North Dakota Outdoors: Working hard for fish, wildlife of ND

Submitted Photo Jeb Williams, current Game and Fish director, recently acknowledged employees at the yearly staff meeting with recognition for their work. Photo from NDGF.

Dean Hildebrand, former Game and Fish director, had a flair for telling stories. Dr. Seuss could’ve taken notes. “When I lived in Kulm, it was so dry the ducks carried canteens … I played cops and robbers with a young girl that always won. Turns out, it was Angie Dickinson.” (If you don’t know her, look her up.)

When the inevitable questions of managing North Dakota’s fish and wildlife (were asked) he acknowledged the drive and professionalism of his staff and was quick to point out, “There’s three things everyone in North Dakota thinks they could do: coach the basketball team better than the current, manage the cafe and run the Game and Fish Department.”

His point is the people working for North Dakota Game and Fish love the fish, wildlife and habitat they are charged with managing. They make the choices and decisions with a vested interest.

Jeb Williams, current Game and Fish director, recently acknowledged employees at the yearly staff meeting with recognition for their work.

Dr. Charlie Bahnson, wildlife veterinarian for the North Dakota Game and Fish Department in Bismarck, received the agency’s Director’s Award for professional excellence at the department’s annual staff meeting in December.

“His expertise and knowledge of the issues are continuously expanding. He is an instrumental participant in many state and nationwide working groups pertaining to wildlife health and disease,” Williams said. “Charlie spends countless hours collaborating with other agencies, such as the Board of Animal Health, and educating staff, the public and legislators on wildlife issues, including chronic wasting disease, epizootic hemorrhagic disease and avian influenza. He spearheaded a task force to revise our CWD management plan which will guide big game management into the future. In addition, he is one of the few wildlife veterinarians in the nation who is certified to surgically implant cellular GPS transmitters in birds to learn more about their natural movements. He successfully implemented these implants in mallards and in 2023, pintails.”

Jonathan Tofteland, North Dakota Game and Fish Department district game warden in Bottineau, is the state’s 2023 Wildlife Officer of the Year. Tofteland was honored recently by Shikar-Safari Club International, a private conservation organization that annually recognizes outstanding wildlife officers in each state.

Chief warden Scott Winkelman said Tofteland’s district includes the Lake Metigoshe area along with the rest of Bottineau County and the Turtle Mountains.

“Warden Tofteland patrols by vehicle, boat, ATV and snowmobile to accomplish his enforcement goals in all four seasons. He has assumed extra duties, such as taser instructor, and has proven his dedication to his chosen profession by serving as treasurer on the North American Wildlife Enforcement Officers Association Museum board,” Winkelman said. “He has a tremendous grasp of the area within his district, the landowners therein and the natural resources that he is sworn to protect. Warden Tofteland is always willing to assist neighboring wardens with any investigations.”

Lisa Tofte, administrative assistant, Devils Lake, was recognized for her positive attitude, professionalism, knowledge and service to the public.

Alegra Powers, wildlife division administrative assistant, Bismarck, was recognized for her willingness to help, knowledge within the department, and her customer service with landowners and hunters.

Jim Houston, wildlife biological technician, Bismarck, was recognized for his efforts in spearheading the department’s turkey trapping operation.

Melissa Long, administrative officer, Bismarck, was recognized for her knowledge of state government, accounting, human resources and legislation.

Alan Reile, technical operations lead, Bismarck, was recognized for his knowledge, attitude, commitment and dedication to his job and colleagues.

Justen Barstad, fisheries biological technician, Bismarck, was recognized for his work ethic, positive attitude, mechanical skills and field expertise.

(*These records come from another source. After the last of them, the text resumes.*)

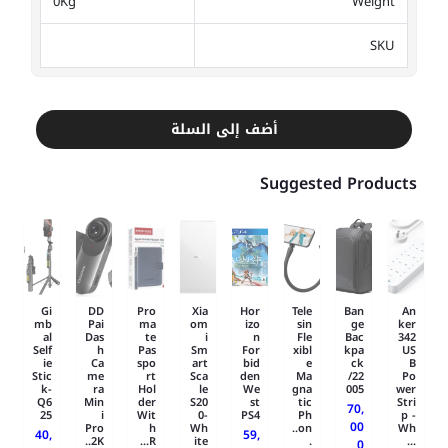
0Kg
Weight
SKU
أضف إلى السلة
Suggested Products
Gi
DD
Pro
Xia
Hor
Tele
Ban
An
mb
Pai
ma
om
izo
sin
ge
ker
al
Das
te
i
n
Fle
Bac
342
Self
h
Pas
Sm
For
xibl
kpa
US
ie
Ca
spo
art
bid
e
ck
B
Stic
me
rt
Sca
den
Ma
/22
Po
k-
ra
Hol
le
We
gna
005
wer
Q6
Min
der
S20
st
tic
Stri
70,
25
i
Wit
0-
PS4
Ph
p -
00
Pro
h
Wh
on..
Wh
40,
59,
2K..
R...
ite
.
...
0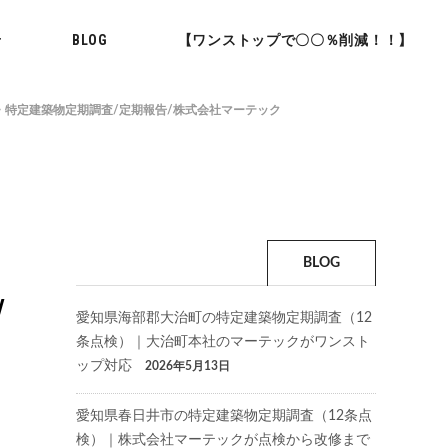
せ
BLOG
【ワンストップで〇〇％削減！！】
・特定建築物定期調査/定期報告/株式会社マーテック
BLOG
/
愛知県海部郡大治町の特定建築物定期調査（12
条点検）｜大治町本社のマーテックがワンスト
ップ対応
2026年5月13日
愛知県春日井市の特定建築物定期調査（12条点
検）｜株式会社マーテックが点検から改修まで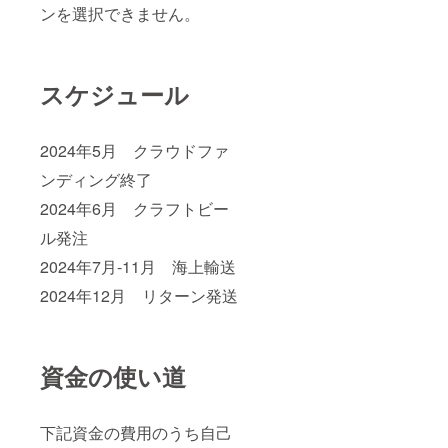
ンを選択できません。
スケジュール
2024年5月 クラウドファ
ンディング終了
2024年6月 クラフトビー
ル発注
2024年7月-11月 海上輸送
2024年12月 リターン発送
資金の使い道
下記資金の費用のうち自己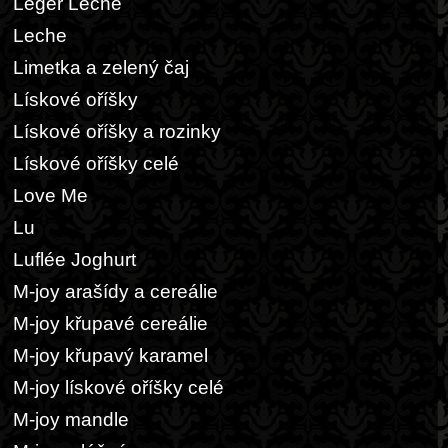
Leger Leche
Leche
Limetka a zelený čaj
Lískové oříšky
Lískové oříšky a rozinky
Lískové oříšky celé
Love Me
Lu
Luflée Joghurt
M-joy arašídy a cereálie
M-joy křupavé cereálie
M-joy křupavý karamel
M-joy lískové oříšky celé
M-joy mandle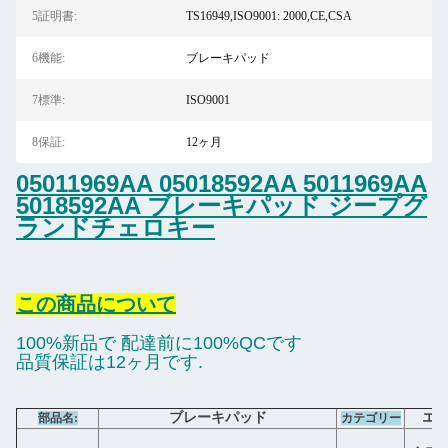
5証明書:
TS16949,ISO9001: 2000,CE,CSA
6機能:
ブレーキパッド
7標準:
ISO9001
8保証:
12ヶ月
05011969AA 05018592AA 5011969AA
5018592AA ブレーキパッド ジープグ
ランドチェロキー
この商品について
100%新品で 配達前に100%QCです
品質保証は12ヶ月です.
ブレーキパッド
エ
部品名:
カテゴリー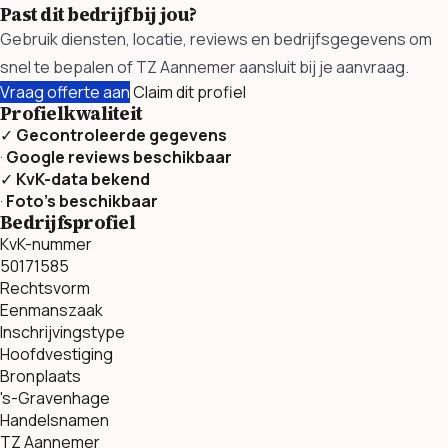
Past dit bedrijf bij jou?
Gebruik diensten, locatie, reviews en bedrijfsgegevens om
snel te bepalen of TZ Aannemer aansluit bij je aanvraag.
Vraag offerte aan
Claim dit profiel
Profielkwaliteit
✓
Gecontroleerde gegevens
·
Google reviews beschikbaar
✓
KvK-data bekend
·
Foto’s beschikbaar
Bedrijfsprofiel
KvK-nummer
50171585
Rechtsvorm
Eenmanszaak
Inschrijvingstype
Hoofdvestiging
Bronplaats
's-Gravenhage
Handelsnamen
TZ Aannemer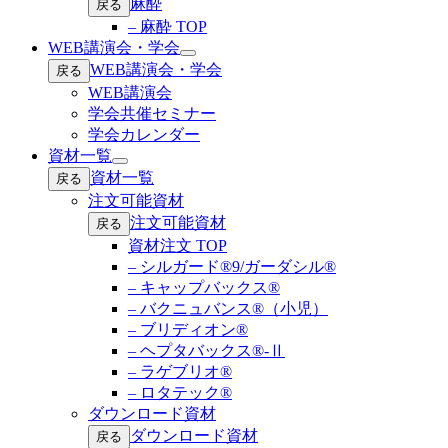
麻酔
戻る
– 麻酔 TOP
WEB講演会・学会
Open
WEB講演会・学会
戻る
submenu
WEB講演会
学会共催セミナー
学会カレンダー
資材一覧
Open
資材一覧
戻る
submenu
注文可能資材
注文可能資材
戻る
資材注文 TOP
– シルガード®9/ガーダシル®
– キャップバックス®
– バクニュバンス®（小児）
– ブリディオン®
– ヘプタバックス®-Ⅱ
– ラゲブリオ®
– ロタテック®
ダウンロード資材
ダウンロード資材
戻る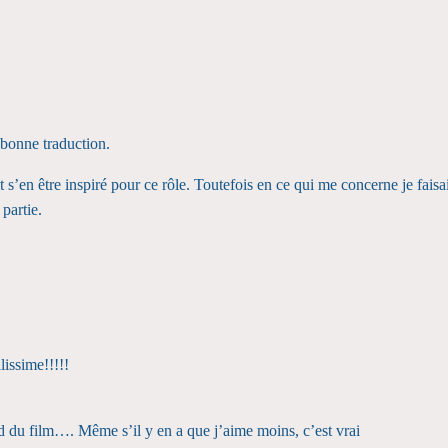
onne traduction.
t s’en être inspiré pour ce rôle. Toutefois en ce qui me concerne je fai
partie.
lissime!!!!!
end du film…. Même s’il y en a que j’aime moins, c’est vrai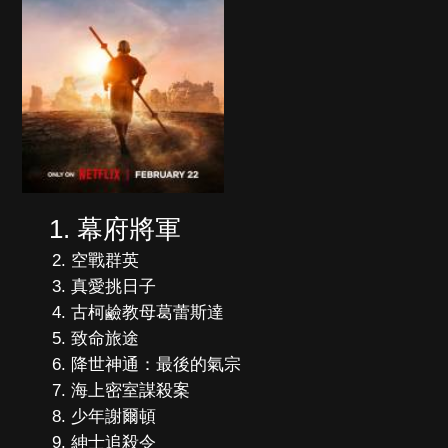
幕府將軍
空戰群英
真愛挑日子
古柯鹼教母葛蕾斯達
致命旅途
降世神通：最後的氣宗
海上密室謀殺案
少年謝爾頓
紳士追殺令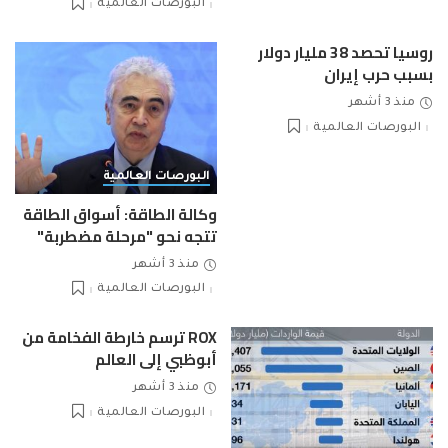
البورصات العالمية
روسيا تحصد 38 مليار دولار
بسبب حرب إيران
منذ 3 أشهر
البورصات العالمية
البورصات العالمية
وكالة الطاقة: أسواق الطاقة
تتجه نحو "مرحلة مضطربة"
منذ 3 أشهر
البورصات العالمية
ROX ترسم خارطة الفخامة من
أبوظبي إلى العالم
منذ 3 أشهر
البورصات العالمية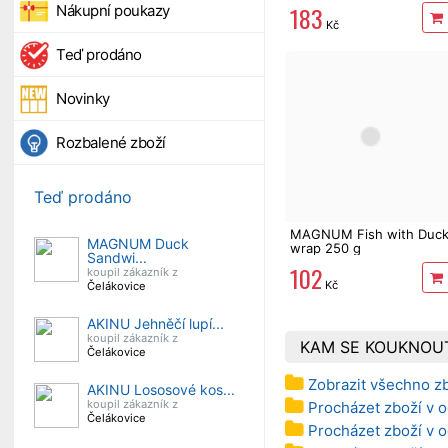
183
Nákupní poukazy
Kč
Teď prodáno
Novinky
Rozbalené zboží
Teď prodáno
MAGNUM Fish with Duc
MAGNUM Duck
wrap 250 g
Sandwi...
102
koupil zákazník z
Kč
Čelákovice
AKINU Jehněčí lupí...
koupil zákazník z
KAM SE KOUKNOU
Čelákovice
Zobrazit všechno z
AKINU Lososové kos...
koupil zákazník z
Procházet zboží v o
Čelákovice
Procházet zboží v o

Cayla Bendel, R3 coordinator, Bismarck, was recognized for her outreach efforts with media, social media and marketing.

District game wardens Mike Sedlacek, Fargo; Erik Schmidt, Linton; James Myhre, New Rockford; Shawn Sperling, Minot; Ken Skuza, Riverdale; Keenan Snyder, Williston; Courtney Springer, Elgin; Zane Manhart, Golva; and investigator Blake Riewer, Grand Forks, were recognized for their efforts as field training officers for committing countless hours to training new wardens.

In addition, warden Sedlacek was named North Dakota’s Boating Officer of the Year. His district includes rivers, lakes and reservoirs in eastern North Dakota. Chief game warden Scott Winkelman said warden Sedlacek is experienced, knowledgeable and dedicated, makes good decisions and serves the citizens in an outstanding manner.